Queensland Premier Annastacia Palaszczuk first described the idea to shift quarantine facilities away from hotels in major population centres. The earliest proposal for a purpose-built quarantine facility at a different location was also from the Queensland’s Wagners Group’s proposal to build a 1,000-bed coronavirus quarantine facility near Toowoomba's Welcamp Airport.
Following the second wave in Victoria, it was also exploring a new quarantine model for the long term. Following the initial plan in February 2020, it unfolded the details of such a purpose-built facility in April 2020. While some states, such as Tasmania, are not interested in such a quarantine facility, NSW also joined such a race to build a hub like the Howard Springs facility. While hotel quarantine is to be continued for incoming Australians, South Australia has approved a plan to bring back Adelaide's international students by allowing them to quarantine at Parafield Airport in the city's north.
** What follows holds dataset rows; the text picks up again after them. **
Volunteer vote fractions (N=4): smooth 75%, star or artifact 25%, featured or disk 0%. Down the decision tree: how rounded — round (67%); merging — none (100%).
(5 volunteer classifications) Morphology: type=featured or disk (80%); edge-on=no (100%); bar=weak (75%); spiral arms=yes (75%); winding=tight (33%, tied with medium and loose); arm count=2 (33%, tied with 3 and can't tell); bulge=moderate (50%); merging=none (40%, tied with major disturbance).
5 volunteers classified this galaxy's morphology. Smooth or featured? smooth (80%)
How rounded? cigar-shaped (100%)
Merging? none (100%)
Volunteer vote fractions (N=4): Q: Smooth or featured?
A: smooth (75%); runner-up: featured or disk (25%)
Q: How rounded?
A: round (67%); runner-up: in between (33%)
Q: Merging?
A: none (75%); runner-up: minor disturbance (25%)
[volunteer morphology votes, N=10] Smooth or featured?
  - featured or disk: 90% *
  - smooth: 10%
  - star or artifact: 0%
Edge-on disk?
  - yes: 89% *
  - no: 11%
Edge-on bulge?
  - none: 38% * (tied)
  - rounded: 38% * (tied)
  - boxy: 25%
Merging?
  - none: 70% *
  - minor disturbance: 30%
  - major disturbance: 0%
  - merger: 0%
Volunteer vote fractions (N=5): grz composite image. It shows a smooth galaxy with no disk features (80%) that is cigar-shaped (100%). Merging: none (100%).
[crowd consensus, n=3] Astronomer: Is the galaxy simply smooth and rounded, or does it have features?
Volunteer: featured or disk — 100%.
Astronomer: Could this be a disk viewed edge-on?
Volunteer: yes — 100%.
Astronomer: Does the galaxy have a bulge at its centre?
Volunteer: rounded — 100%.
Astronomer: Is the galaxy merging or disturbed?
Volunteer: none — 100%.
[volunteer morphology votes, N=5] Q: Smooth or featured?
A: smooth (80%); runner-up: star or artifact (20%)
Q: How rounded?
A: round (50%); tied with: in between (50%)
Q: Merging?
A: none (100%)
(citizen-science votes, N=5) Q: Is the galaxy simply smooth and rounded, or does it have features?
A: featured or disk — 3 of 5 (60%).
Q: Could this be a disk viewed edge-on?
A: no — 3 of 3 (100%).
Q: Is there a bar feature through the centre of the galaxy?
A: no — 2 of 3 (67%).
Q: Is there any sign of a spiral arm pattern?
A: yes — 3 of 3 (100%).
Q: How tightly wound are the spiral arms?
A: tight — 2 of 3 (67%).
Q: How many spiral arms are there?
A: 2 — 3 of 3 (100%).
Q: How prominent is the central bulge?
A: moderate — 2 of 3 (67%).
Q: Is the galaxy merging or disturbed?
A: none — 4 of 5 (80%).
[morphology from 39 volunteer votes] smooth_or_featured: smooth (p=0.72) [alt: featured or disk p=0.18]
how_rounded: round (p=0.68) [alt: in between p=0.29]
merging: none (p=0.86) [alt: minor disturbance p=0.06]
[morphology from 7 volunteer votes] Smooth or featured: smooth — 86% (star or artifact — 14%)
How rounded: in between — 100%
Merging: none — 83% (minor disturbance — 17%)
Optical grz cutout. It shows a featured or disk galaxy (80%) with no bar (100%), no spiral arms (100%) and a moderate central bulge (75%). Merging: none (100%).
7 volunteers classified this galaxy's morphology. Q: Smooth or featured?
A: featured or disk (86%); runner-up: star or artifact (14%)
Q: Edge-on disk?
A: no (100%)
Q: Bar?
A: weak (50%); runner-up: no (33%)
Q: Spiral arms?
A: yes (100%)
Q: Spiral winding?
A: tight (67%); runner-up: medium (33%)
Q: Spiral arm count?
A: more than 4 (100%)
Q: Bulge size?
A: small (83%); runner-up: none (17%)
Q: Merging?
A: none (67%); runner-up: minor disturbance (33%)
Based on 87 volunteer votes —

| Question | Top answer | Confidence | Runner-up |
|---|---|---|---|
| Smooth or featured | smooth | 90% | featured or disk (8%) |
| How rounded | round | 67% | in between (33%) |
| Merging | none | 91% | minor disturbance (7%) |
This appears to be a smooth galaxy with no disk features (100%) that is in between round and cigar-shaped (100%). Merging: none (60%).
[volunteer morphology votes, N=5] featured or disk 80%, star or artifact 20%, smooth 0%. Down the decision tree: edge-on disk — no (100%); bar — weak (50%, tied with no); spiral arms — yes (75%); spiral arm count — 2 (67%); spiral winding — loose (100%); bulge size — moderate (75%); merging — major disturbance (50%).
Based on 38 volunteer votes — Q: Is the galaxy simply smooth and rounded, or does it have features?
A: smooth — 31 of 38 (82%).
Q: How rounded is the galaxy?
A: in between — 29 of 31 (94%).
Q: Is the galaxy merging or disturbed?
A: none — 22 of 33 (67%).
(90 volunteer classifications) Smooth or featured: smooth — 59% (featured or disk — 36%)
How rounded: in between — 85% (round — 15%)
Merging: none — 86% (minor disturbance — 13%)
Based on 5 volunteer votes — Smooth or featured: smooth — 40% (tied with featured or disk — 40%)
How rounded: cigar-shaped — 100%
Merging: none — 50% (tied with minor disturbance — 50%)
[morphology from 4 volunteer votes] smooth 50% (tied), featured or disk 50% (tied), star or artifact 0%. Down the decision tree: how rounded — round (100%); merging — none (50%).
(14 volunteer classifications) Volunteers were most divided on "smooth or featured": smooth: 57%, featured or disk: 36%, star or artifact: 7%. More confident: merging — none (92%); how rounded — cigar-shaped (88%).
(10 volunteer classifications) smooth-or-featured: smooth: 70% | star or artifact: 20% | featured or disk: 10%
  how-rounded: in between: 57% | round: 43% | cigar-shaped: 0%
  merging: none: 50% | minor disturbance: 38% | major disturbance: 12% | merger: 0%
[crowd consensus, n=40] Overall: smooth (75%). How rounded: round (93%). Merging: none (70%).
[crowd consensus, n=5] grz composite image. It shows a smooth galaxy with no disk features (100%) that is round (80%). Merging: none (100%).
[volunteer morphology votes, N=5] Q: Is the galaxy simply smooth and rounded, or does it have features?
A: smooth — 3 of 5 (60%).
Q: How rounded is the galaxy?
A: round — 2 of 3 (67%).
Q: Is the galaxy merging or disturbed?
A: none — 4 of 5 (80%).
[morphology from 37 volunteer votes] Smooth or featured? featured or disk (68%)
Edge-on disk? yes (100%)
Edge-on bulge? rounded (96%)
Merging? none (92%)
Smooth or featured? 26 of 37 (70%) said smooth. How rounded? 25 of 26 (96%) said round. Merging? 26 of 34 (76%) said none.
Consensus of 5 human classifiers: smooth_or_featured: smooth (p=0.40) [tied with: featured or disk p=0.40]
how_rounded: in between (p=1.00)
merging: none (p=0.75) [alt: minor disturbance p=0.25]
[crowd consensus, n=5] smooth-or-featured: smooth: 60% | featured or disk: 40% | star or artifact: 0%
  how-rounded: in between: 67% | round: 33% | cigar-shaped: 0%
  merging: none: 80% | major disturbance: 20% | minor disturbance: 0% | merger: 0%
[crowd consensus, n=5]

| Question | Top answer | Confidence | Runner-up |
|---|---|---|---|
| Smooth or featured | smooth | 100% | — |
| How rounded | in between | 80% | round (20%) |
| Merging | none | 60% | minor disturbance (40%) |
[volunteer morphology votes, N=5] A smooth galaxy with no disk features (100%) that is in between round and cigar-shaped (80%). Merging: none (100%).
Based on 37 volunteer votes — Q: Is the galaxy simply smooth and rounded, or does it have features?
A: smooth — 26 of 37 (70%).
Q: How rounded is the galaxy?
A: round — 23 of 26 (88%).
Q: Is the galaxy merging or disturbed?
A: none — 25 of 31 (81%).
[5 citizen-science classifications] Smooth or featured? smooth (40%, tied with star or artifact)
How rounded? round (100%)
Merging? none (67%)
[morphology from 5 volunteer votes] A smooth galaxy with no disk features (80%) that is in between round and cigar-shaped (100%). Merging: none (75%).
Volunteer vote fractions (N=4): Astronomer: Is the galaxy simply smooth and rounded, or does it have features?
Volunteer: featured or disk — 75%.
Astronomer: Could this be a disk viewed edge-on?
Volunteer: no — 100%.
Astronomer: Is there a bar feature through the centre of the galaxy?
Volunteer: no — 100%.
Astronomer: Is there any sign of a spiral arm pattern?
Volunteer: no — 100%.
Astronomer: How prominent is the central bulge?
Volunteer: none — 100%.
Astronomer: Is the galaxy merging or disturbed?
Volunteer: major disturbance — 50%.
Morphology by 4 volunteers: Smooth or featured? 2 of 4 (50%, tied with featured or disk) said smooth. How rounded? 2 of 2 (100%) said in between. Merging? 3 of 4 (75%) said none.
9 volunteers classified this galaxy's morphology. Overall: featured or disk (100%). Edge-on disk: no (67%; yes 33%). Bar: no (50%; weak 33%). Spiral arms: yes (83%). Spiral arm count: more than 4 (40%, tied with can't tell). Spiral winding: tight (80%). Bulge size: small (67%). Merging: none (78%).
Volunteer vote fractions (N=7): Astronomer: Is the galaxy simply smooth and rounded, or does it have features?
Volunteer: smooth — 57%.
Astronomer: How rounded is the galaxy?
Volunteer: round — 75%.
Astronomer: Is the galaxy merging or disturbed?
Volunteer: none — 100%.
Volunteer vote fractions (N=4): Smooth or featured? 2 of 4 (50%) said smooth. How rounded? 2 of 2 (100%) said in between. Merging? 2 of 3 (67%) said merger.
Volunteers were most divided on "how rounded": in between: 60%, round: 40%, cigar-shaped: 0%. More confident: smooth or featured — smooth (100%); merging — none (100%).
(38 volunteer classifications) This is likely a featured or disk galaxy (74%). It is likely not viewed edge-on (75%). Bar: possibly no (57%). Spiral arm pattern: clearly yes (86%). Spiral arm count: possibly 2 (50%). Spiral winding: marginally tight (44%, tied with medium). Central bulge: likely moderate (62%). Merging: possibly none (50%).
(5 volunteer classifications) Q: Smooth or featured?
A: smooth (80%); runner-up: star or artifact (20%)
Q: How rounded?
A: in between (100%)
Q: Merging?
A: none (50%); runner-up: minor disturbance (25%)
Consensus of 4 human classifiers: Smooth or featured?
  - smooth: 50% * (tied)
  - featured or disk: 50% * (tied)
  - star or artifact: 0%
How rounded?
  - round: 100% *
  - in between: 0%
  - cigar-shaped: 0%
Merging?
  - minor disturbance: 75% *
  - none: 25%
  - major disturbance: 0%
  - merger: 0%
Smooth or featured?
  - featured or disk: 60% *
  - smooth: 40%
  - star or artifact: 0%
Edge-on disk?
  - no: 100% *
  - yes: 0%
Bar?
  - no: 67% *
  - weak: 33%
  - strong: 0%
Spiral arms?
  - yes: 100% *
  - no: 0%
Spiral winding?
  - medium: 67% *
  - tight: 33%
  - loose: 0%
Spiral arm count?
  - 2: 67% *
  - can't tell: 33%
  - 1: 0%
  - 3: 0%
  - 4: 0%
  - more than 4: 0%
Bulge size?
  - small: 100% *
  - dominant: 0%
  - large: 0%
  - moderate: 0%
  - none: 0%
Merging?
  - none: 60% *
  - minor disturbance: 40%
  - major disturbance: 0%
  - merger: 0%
Although Prime Minister Scott Morrison primarily defended building purpose-built facilities for hotel quarantine, reiterating the improvement of the capacity of states and territories to contain the virus from hotel quarantine and investment in the current Howard Springs facility, the Victorian Government could reach a deal with the Commonwealth over its $200 million new quarantine hub for a 500-bed quarantine facility north of Melbourne.
Why Victoria, why not Queensland?
New South Wales, which has taken in 44 per cent of international arrivals since the start of the pandemic, also joins the race for a purpose-built quarantine facility. However, like the success of Australia to contain the virus, NSW may also be the victim of its own success of the hotel quarantine system after Scott Morrison described it as the gold standard.
Although Scott Morrison ruled out this earliest Toowoomba proposal at an early stage, Queensland is next to take the lead. The Wagner Group, which built the Welcamp Airport within 19 months, proposed it may have the ability to build the quarantine facility within five to six weeks.
While the Queensland Premier says the Toowoomba quarantine hub is not dead, Queensland needs to focus on the issues raised by the Prime Minister. Queensland has lost the proposal on the ground that Toowoomba is too far from a major capital city airport and from any major state hospital. It appears that the Welcamp Airport could not create an appeal to the greater community and failed to connect with wider Australia even before the current pandemic.
Some very infrequent flights are run by Airnorth connecting Melbourne. Some regular non-direct flights are run by Qantas connecting Sydney. However, these flight prices do not seem to be sustainable. There is no public transport or sustainable private transport from the airport that at least can connect to the Toowoomba city centre. The parking fees seem to be excessive — $15 a day seems to be very high compared to other major airport parking where some other parking options are available.
Like Melbourne’s Avalon Airport, the Welcamp Airport’s ability to alleviate the distance barrier and to connect to wider Australia at a sustainable price may not only create an appeal for the regional quarantine hub in Toowoomba but also can create many benefits to the wider community in this area, for example to the University of Southern Queensland.
Dr Afzalur Rashid, PhD, CPA is Senior Lecturer in Accounting at the University of Southern Queensland, Toowoomba where he is actively involved in teaching and research.